Johnny Morrison

Personal information
- Full name: John Alfred Morrison
- Date of birth: 26 March 1911
- Place of birth: Belvedere, England
- Date of death: 13 September 1984 (aged 73)
- Height: 5 ft 9 in (1.75 m)
- Position: Centre forward

Senior career*
- Years: Team / Apps / (Gls)
- Bostall Heath
- Callender's Athletic
- 1931: Tottenham Hotspur / 0 / (0)
- 1931–1932: Northfleet United
- 1932–1939: Tottenham Hotspur / 155 / (104)

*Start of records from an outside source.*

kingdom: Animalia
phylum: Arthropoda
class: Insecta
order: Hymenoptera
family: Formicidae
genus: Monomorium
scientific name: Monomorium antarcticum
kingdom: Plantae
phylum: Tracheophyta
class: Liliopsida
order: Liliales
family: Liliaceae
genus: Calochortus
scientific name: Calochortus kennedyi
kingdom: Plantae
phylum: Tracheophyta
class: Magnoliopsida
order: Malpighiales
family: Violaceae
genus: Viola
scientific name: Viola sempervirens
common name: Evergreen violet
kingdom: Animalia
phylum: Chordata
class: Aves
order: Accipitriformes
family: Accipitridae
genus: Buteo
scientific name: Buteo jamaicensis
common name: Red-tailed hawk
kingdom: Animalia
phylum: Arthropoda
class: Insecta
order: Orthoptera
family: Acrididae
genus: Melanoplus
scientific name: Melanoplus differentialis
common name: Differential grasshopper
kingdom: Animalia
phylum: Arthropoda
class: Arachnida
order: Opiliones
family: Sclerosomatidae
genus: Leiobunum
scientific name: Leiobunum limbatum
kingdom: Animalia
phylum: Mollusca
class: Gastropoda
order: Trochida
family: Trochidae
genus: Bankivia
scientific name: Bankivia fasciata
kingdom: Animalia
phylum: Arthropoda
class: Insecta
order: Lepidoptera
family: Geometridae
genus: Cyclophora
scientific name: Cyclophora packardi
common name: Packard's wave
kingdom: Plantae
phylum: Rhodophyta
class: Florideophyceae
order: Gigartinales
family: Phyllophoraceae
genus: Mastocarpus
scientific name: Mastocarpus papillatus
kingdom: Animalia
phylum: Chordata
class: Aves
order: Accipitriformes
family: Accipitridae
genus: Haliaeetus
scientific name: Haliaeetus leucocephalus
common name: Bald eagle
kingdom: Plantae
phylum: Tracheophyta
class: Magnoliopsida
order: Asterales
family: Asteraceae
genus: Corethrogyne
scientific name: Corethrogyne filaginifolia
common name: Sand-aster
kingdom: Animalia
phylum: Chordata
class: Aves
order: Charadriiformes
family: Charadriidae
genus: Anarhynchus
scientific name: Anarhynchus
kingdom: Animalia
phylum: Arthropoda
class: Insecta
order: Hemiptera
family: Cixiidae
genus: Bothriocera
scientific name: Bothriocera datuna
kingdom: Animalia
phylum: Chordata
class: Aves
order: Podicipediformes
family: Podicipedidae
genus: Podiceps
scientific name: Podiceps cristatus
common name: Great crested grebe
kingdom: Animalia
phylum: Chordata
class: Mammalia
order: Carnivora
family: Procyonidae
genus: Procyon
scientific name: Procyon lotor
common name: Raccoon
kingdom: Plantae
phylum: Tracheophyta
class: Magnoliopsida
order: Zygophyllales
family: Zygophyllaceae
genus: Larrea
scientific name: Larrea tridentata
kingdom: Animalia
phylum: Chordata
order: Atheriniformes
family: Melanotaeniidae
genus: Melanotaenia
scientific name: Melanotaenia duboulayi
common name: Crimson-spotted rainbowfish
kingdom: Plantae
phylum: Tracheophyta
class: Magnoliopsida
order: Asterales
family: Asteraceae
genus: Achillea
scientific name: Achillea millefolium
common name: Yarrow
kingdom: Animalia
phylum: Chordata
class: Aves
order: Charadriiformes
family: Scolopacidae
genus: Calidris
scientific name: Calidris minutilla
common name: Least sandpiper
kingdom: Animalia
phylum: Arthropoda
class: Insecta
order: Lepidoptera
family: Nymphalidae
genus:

= Johnny Morrison (footballer) =

English footballer (1911–1984)

 John Alfred Morrison (26 March 1911 – 13 September 1984) was a professional footballer who played for Bostall Heath, Callender's Athletic, Tottenham Hotspur and Northfleet United.

== Football career ==
Morrison began his career at non–league Bostall Heath before being given a trial at Luton Town in 1929. After playing for Kent side Callenders Athletic he joined the Spurs in 1931 for his first spell at the club. He moved to the Tottenham Hotspur nursery club Northfleet United before rejoining the White Hart Lane side in 1932. The free-scoring centre forward played a total of 154 matches and found the net on 102 occasions in all competitions up to the outbreak of the Second World War in 1939. As of March 2023, Morrison is one of only eighteen players to score one hundred goals for the Lilywhites.